The farther south you went in the colonies, the greater the number of slaves, the more distinctive their culture, the more fearful the whites and the more repressive the slave codes.

Beginning in 1662, African American children automatically took on their mother's legal status, whether slave or free. Soon, slaves were declared real estate. Using the logic that no one would purposely destroy his own valuable property, a slave's death at the hands of his owner was considered accidental. Slaves could not be used to work as clerks or in any position handling money. Laws forbid educating slaves or paying them any wages for extra work. They could not leave their owner's property without a pass, drink alcohol, own weapons or livestock, grow certain crops in their own gardens or wear nice clothing. There were mandatory punishments for violations, and whites who refused to comply could be fined, publicly beaten, have their property confiscated or even be exiled from the colony.

In time, 'black' became socially equal with 'slave,' so even though there were free blacks throughout the colonies, they too became legally inferior to whites. Besides being racist, whites knew that freemen were the most likely to help runaway slaves, so they did whatever they could to discourage a free black population. If a Virginia plantation owner wanted to free a slave, he had to pay for the person's passage out of the colony. In South Carolina, the legislature had to approve emancipation. Freemen could not work in stores, own horses or hogs, they could not own slaves or hire white servants and they could not marry a white person.

Free African Americans

Back in 1655, when Anthony Johnson became America's first legally recognized slave owner, there were at least twenty other free black men and women in Jamestown. Many of them were landowners. But that became increasingly uncommon as laws and attitudes changed throughout the south. Johnson's death prompted another landmark decision, that blacks were not citizens. The court concluded that he was 'a negro and by consequence, an alien.' A white man seized Johnson's land from his heirs.
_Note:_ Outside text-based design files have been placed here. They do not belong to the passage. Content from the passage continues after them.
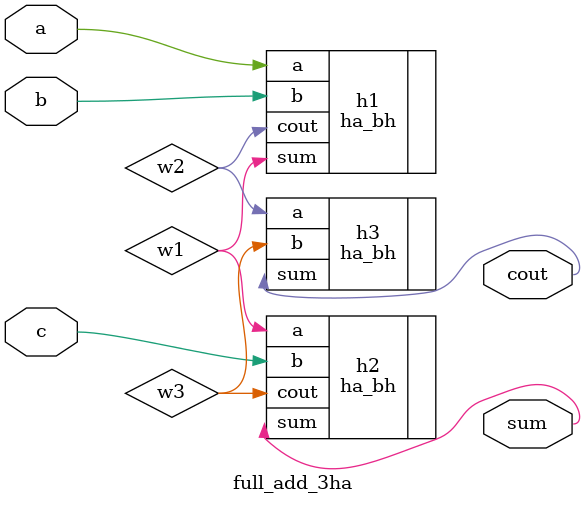
<source format=sv>
module full_add_3ha
(input a,b,c,
output logic sum,cout);
wire w1,w2,w3;
	ha_bh h1(.a,.b,.sum(w1),.cout(w2));
	ha_bh h2 (.a(w1),.b(c),.sum,.cout(w3));
	ha_bh h3 (.a(w2),.b(w3),.sum(cout));
endmodule

</source>
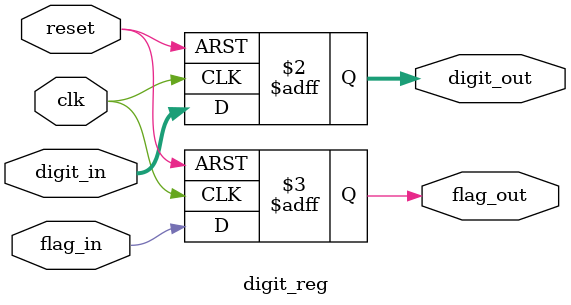
<source format=v>

module digit_reg (
    reset,
    clk,
    digit_in,
    digit_out,
    flag_in,
    flag_out
    ) ;
 
/*
 *
 *  @(#) digit_reg.v 15.1@(#)
 *  4/1/96  09:09:52
 *
 */

/*
 *
 * ASCII Digit Register
 *
 * Author:  Mark A. Indovina
 *          Cadence Design Systems, Inc.
 *          CSD-IC Technology Laboratory
 *
 */

input
    reset,                // system reset
    clk ;                 // write strobe

input [7:0]
    digit_in ;                  // data input

output [7:0]
    digit_out ;                 // data output

input
    flag_in ;             // data change flag input

output
    flag_out ;            // data change flag output

reg
    flag_out ;

reg [7:0]
    digit_out ;

always @(posedge clk or posedge reset)
    if (reset)
        begin
        digit_out <= 8'hff ;
        flag_out <= 1 ;
        end
    else
        begin
        digit_out <= digit_in ;
        flag_out <= flag_in ;
        end
        
endmodule // digit_reg

</source>
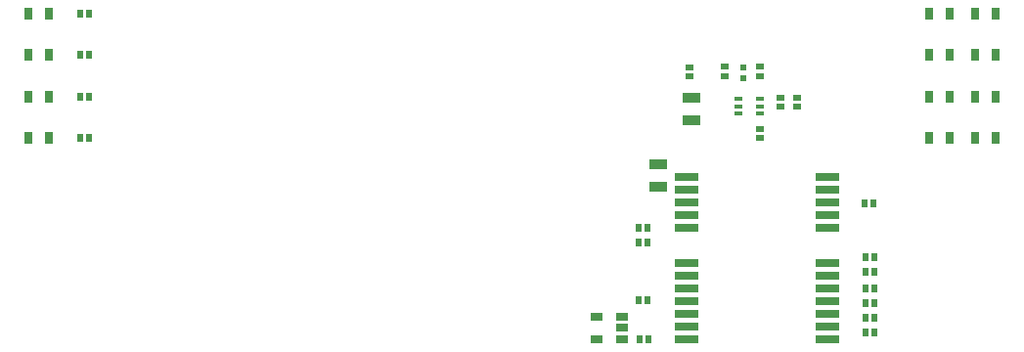
<source format=gbr>
G04 #@! TF.FileFunction,Paste,Bot*
%FSLAX46Y46*%
G04 Gerber Fmt 4.6, Leading zero omitted, Abs format (unit mm)*
G04 Created by KiCad (PCBNEW 4.0.7) date 05/21/18 17:19:51*
%MOMM*%
%LPD*%
G01*
G04 APERTURE LIST*
%ADD10C,0.100000*%
%ADD11R,0.650000X0.575000*%
%ADD12R,2.000000X0.800000*%
%ADD13R,0.575000X0.650000*%
%ADD14R,1.500000X0.970000*%
%ADD15R,0.670000X1.000000*%
%ADD16R,0.650000X0.450000*%
%ADD17R,1.060000X0.650000*%
%ADD18R,0.500000X0.500000*%
G04 APERTURE END LIST*
D10*
D11*
X160400000Y-85000000D03*
X160400000Y-84225000D03*
D12*
X160143000Y-107774500D03*
X160143000Y-106674500D03*
X160143000Y-105574500D03*
X160143000Y-104474500D03*
X160143000Y-103374500D03*
X160143000Y-102274500D03*
X160143000Y-101174500D03*
X160143000Y-98174500D03*
X160143000Y-97074500D03*
X160143000Y-95974500D03*
X160143000Y-94874500D03*
X160143000Y-93774500D03*
X172343000Y-93774500D03*
X172343000Y-94874500D03*
X172343000Y-95974500D03*
X172343000Y-97074500D03*
X172343000Y-98174500D03*
X172343000Y-101174500D03*
X172343000Y-102274500D03*
X172343000Y-103374500D03*
X172343000Y-104474500D03*
X172343000Y-105574500D03*
X172343000Y-106674500D03*
X172343000Y-107774500D03*
D11*
X169672000Y-86861500D03*
X169672000Y-87636500D03*
D13*
X156724500Y-98171000D03*
X155949500Y-98171000D03*
X156724500Y-99441000D03*
X155949500Y-99441000D03*
X175628000Y-105918000D03*
X176403000Y-105918000D03*
D11*
X166497000Y-89592000D03*
X166497000Y-90367000D03*
D13*
X156851500Y-107823000D03*
X156076500Y-107823000D03*
X175628000Y-107188000D03*
X176403000Y-107188000D03*
D14*
X160500000Y-86900000D03*
X160500000Y-88810000D03*
D15*
X182875000Y-90400000D03*
X181125000Y-90400000D03*
X182875000Y-86800000D03*
X181125000Y-86800000D03*
X182875000Y-83200000D03*
X181125000Y-83200000D03*
X182875000Y-79600000D03*
X181125000Y-79600000D03*
D13*
X108387500Y-90400000D03*
X107612500Y-90400000D03*
X108387500Y-86800000D03*
X107612500Y-86800000D03*
X108387500Y-83200000D03*
X107612500Y-83200000D03*
X176276000Y-96012000D03*
X175501000Y-96012000D03*
X176403000Y-100711000D03*
X175628000Y-100711000D03*
X176403000Y-101981000D03*
X175628000Y-101981000D03*
D11*
X166497000Y-84994900D03*
X166497000Y-84219900D03*
X168211500Y-87636500D03*
X168211500Y-86861500D03*
X163423600Y-84219900D03*
X163423600Y-84994900D03*
D13*
X175628000Y-103378000D03*
X176403000Y-103378000D03*
X155949500Y-104394000D03*
X156724500Y-104394000D03*
X175628000Y-104648000D03*
X176403000Y-104648000D03*
X108387500Y-79600000D03*
X107612500Y-79600000D03*
D16*
X166499580Y-86980000D03*
X166499580Y-88280000D03*
X164599580Y-87630000D03*
X166499580Y-87630000D03*
X164599580Y-88280000D03*
X164599580Y-86980000D03*
D17*
X154490600Y-105869700D03*
X154490600Y-106819700D03*
X154490600Y-107769700D03*
X152290600Y-107769700D03*
X152290600Y-105869700D03*
D18*
X165023800Y-85221700D03*
X165023800Y-84221700D03*
D14*
X157657800Y-92669400D03*
X157657800Y-94579400D03*
D15*
X104875000Y-90400000D03*
X103125000Y-90400000D03*
X185125000Y-90400000D03*
X186875000Y-90400000D03*
X185125000Y-86800000D03*
X186875000Y-86800000D03*
X185125000Y-83200000D03*
X186875000Y-83200000D03*
X185125000Y-79600000D03*
X186875000Y-79600000D03*
X104875000Y-86800000D03*
X103125000Y-86800000D03*
X104875000Y-83200000D03*
X103125000Y-83200000D03*
X104875000Y-79600000D03*
X103125000Y-79600000D03*
M02*

</source>
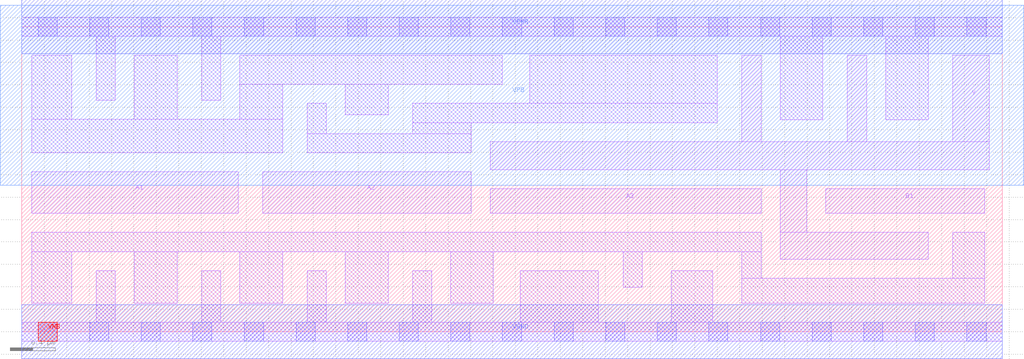
<source format=lef>
# Copyright 2020 The SkyWater PDK Authors
#
# Licensed under the Apache License, Version 2.0 (the "License");
# you may not use this file except in compliance with the License.
# You may obtain a copy of the License at
#
#     https://www.apache.org/licenses/LICENSE-2.0
#
# Unless required by applicable law or agreed to in writing, software
# distributed under the License is distributed on an "AS IS" BASIS,
# WITHOUT WARRANTIES OR CONDITIONS OF ANY KIND, either express or implied.
# See the License for the specific language governing permissions and
# limitations under the License.
#
# SPDX-License-Identifier: Apache-2.0

VERSION 5.7 ;
  NOWIREEXTENSIONATPIN ON ;
  DIVIDERCHAR "/" ;
  BUSBITCHARS "[]" ;
PROPERTYDEFINITIONS
  MACRO maskLayoutSubType STRING ;
  MACRO prCellType STRING ;
  MACRO originalViewName STRING ;
END PROPERTYDEFINITIONS
MACRO sky130_fd_sc_hdll__o31ai_4
  CLASS CORE ;
  FOREIGN sky130_fd_sc_hdll__o31ai_4 ;
  ORIGIN  0.000000  0.000000 ;
  SIZE  8.740000 BY  2.720000 ;
  SYMMETRY X Y R90 ;
  SITE unithd ;
  PIN A1
    ANTENNAGATEAREA  1.110000 ;
    DIRECTION INPUT ;
    USE SIGNAL ;
    PORT
      LAYER li1 ;
        RECT 0.090000 1.055000 1.930000 1.425000 ;
    END
  END A1
  PIN A2
    ANTENNAGATEAREA  1.110000 ;
    DIRECTION INPUT ;
    USE SIGNAL ;
    PORT
      LAYER li1 ;
        RECT 2.150000 1.055000 4.005000 1.425000 ;
    END
  END A2
  PIN A3
    ANTENNAGATEAREA  1.110000 ;
    DIRECTION INPUT ;
    USE SIGNAL ;
    PORT
      LAYER li1 ;
        RECT 4.175000 1.055000 6.590000 1.275000 ;
    END
  END A3
  PIN B1
    ANTENNAGATEAREA  1.110000 ;
    DIRECTION INPUT ;
    USE SIGNAL ;
    PORT
      LAYER li1 ;
        RECT 7.165000 1.055000 8.585000 1.275000 ;
    END
  END B1
  PIN VGND
    ANTENNADIFFAREA  1.725750 ;
    DIRECTION INOUT ;
    USE SIGNAL ;
    PORT
      LAYER met1 ;
        RECT 0.000000 -0.240000 8.740000 0.240000 ;
    END
  END VGND
  PIN VNB
    PORT
      LAYER pwell ;
        RECT 0.145000 -0.085000 0.315000 0.085000 ;
    END
  END VNB
  PIN VPB
    PORT
      LAYER nwell ;
        RECT -0.190000 1.305000 8.930000 2.910000 ;
    END
  END VPB
  PIN VPWR
    ANTENNADIFFAREA  1.160000 ;
    DIRECTION INOUT ;
    USE SIGNAL ;
    PORT
      LAYER met1 ;
        RECT 0.000000 2.480000 8.740000 2.960000 ;
    END
  END VPWR
  PIN Y
    ANTENNADIFFAREA  1.851000 ;
    DIRECTION OUTPUT ;
    USE SIGNAL ;
    PORT
      LAYER li1 ;
        RECT 4.175000 1.445000 8.625000 1.695000 ;
        RECT 6.420000 1.695000 6.590000 2.465000 ;
        RECT 6.760000 0.645000 8.080000 0.885000 ;
        RECT 6.760000 0.885000 6.995000 1.445000 ;
        RECT 7.360000 1.695000 7.530000 2.465000 ;
        RECT 8.300000 1.695000 8.625000 2.465000 ;
    END
  END Y
  OBS
    LAYER li1 ;
      RECT 0.000000 -0.085000 8.740000 0.085000 ;
      RECT 0.000000  2.635000 8.740000 2.805000 ;
      RECT 0.090000  0.255000 0.445000 0.715000 ;
      RECT 0.090000  0.715000 6.590000 0.885000 ;
      RECT 0.090000  1.595000 2.325000 1.895000 ;
      RECT 0.090000  1.895000 0.445000 2.465000 ;
      RECT 0.665000  0.085000 0.835000 0.545000 ;
      RECT 0.665000  2.065000 0.835000 2.635000 ;
      RECT 1.005000  0.255000 1.385000 0.715000 ;
      RECT 1.005000  1.895000 1.385000 2.465000 ;
      RECT 1.605000  0.085000 1.775000 0.545000 ;
      RECT 1.605000  2.065000 1.775000 2.635000 ;
      RECT 1.945000  0.255000 2.325000 0.715000 ;
      RECT 1.945000  1.895000 2.325000 2.205000 ;
      RECT 1.945000  2.205000 4.285000 2.465000 ;
      RECT 2.545000  0.085000 2.715000 0.545000 ;
      RECT 2.545000  1.595000 4.005000 1.765000 ;
      RECT 2.545000  1.765000 2.715000 2.035000 ;
      RECT 2.885000  0.255000 3.265000 0.715000 ;
      RECT 2.885000  1.935000 3.265000 2.205000 ;
      RECT 3.485000  0.085000 3.655000 0.545000 ;
      RECT 3.485000  1.765000 4.005000 1.865000 ;
      RECT 3.485000  1.865000 6.200000 2.035000 ;
      RECT 3.825000  0.255000 4.205000 0.715000 ;
      RECT 4.445000  0.085000 5.140000 0.545000 ;
      RECT 4.530000  2.035000 6.200000 2.465000 ;
      RECT 5.360000  0.395000 5.530000 0.715000 ;
      RECT 5.790000  0.085000 6.160000 0.545000 ;
      RECT 6.420000  0.255000 8.585000 0.475000 ;
      RECT 6.420000  0.475000 6.590000 0.715000 ;
      RECT 6.760000  1.890000 7.140000 2.635000 ;
      RECT 7.700000  1.890000 8.080000 2.635000 ;
      RECT 8.300000  0.475000 8.585000 0.885000 ;
    LAYER mcon ;
      RECT 0.145000 -0.085000 0.315000 0.085000 ;
      RECT 0.145000  2.635000 0.315000 2.805000 ;
      RECT 0.605000 -0.085000 0.775000 0.085000 ;
      RECT 0.605000  2.635000 0.775000 2.805000 ;
      RECT 1.065000 -0.085000 1.235000 0.085000 ;
      RECT 1.065000  2.635000 1.235000 2.805000 ;
      RECT 1.525000 -0.085000 1.695000 0.085000 ;
      RECT 1.525000  2.635000 1.695000 2.805000 ;
      RECT 1.985000 -0.085000 2.155000 0.085000 ;
      RECT 1.985000  2.635000 2.155000 2.805000 ;
      RECT 2.445000 -0.085000 2.615000 0.085000 ;
      RECT 2.445000  2.635000 2.615000 2.805000 ;
      RECT 2.905000 -0.085000 3.075000 0.085000 ;
      RECT 2.905000  2.635000 3.075000 2.805000 ;
      RECT 3.365000 -0.085000 3.535000 0.085000 ;
      RECT 3.365000  2.635000 3.535000 2.805000 ;
      RECT 3.825000 -0.085000 3.995000 0.085000 ;
      RECT 3.825000  2.635000 3.995000 2.805000 ;
      RECT 4.285000 -0.085000 4.455000 0.085000 ;
      RECT 4.285000  2.635000 4.455000 2.805000 ;
      RECT 4.745000 -0.085000 4.915000 0.085000 ;
      RECT 4.745000  2.635000 4.915000 2.805000 ;
      RECT 5.205000 -0.085000 5.375000 0.085000 ;
      RECT 5.205000  2.635000 5.375000 2.805000 ;
      RECT 5.665000 -0.085000 5.835000 0.085000 ;
      RECT 5.665000  2.635000 5.835000 2.805000 ;
      RECT 6.125000 -0.085000 6.295000 0.085000 ;
      RECT 6.125000  2.635000 6.295000 2.805000 ;
      RECT 6.585000 -0.085000 6.755000 0.085000 ;
      RECT 6.585000  2.635000 6.755000 2.805000 ;
      RECT 7.045000 -0.085000 7.215000 0.085000 ;
      RECT 7.045000  2.635000 7.215000 2.805000 ;
      RECT 7.505000 -0.085000 7.675000 0.085000 ;
      RECT 7.505000  2.635000 7.675000 2.805000 ;
      RECT 7.965000 -0.085000 8.135000 0.085000 ;
      RECT 7.965000  2.635000 8.135000 2.805000 ;
      RECT 8.425000 -0.085000 8.595000 0.085000 ;
      RECT 8.425000  2.635000 8.595000 2.805000 ;
  END
  PROPERTY maskLayoutSubType "abstract" ;
  PROPERTY prCellType "standard" ;
  PROPERTY originalViewName "layout" ;
END sky130_fd_sc_hdll__o31ai_4
END LIBRARY

</source>
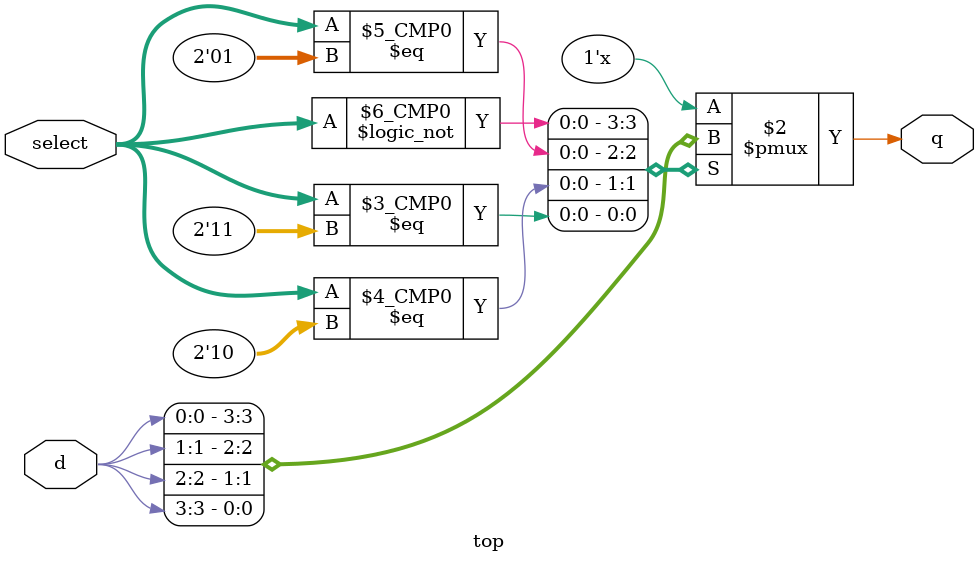
<source format=v>
module top(select, d, q);
 input [1:0] select;
 input [3:0] d;
 output q;
 reg q;
 integer t;
 wire [1:0] select;
 wire [3:0] d;
 always @(select or d)
 begin
   case(select)
    0: q = d[0];
    1: q = d[1];
    2: q = d[2];
    3: q = d[3];
   endcase
 end
endmodule

</source>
There were many more free blacks in the north. When New Netherlands was overtaken by the English in 1664, the Dutch emancipated all of their slaves, creating a significant free black population. Northern slave owners were much more likely to free slaves in their wills, or allow slaves to purchase their own freedom with money they made working in their spare time. However, free blacks were not considered social equals and were often accused of unsolved crimes.

Slavery legally existed in the north until the Civil War, but most northern slaves were freed during the American Revolution, either by British troops, or by colonial governments who exchanged army service for freedom. When the United States took its first census in 1790, eight percent of the African American population was free.

Lesson Summary

Let's review: though slavery has existed throughout time, slavery in the American colonies was much harsher than it had been practiced in Africa. England brought slaves to America as part of the triangular trade network. The portion of the journey between Africa and America was called the Middle Passage. Half of the captives onboard died because of the horrible conditions, but increasing numbers of enslaved Africans still reached the American shores throughout the 17th and 18th centuries.

Most northern slaves - and some in other colonies - worked in an urban setting. Phillis Wheatley was a literate urban slave and became the first African American to publish her poetry. Most captives, however, ended up on southern plantations. Rice plantations developed the task system in which slaves enjoyed more free time and a distinct culture. But, whites became fearful of the growing slave population and passed slave codes in their favor. Even the limited number of free black colonists found their rights being eroded.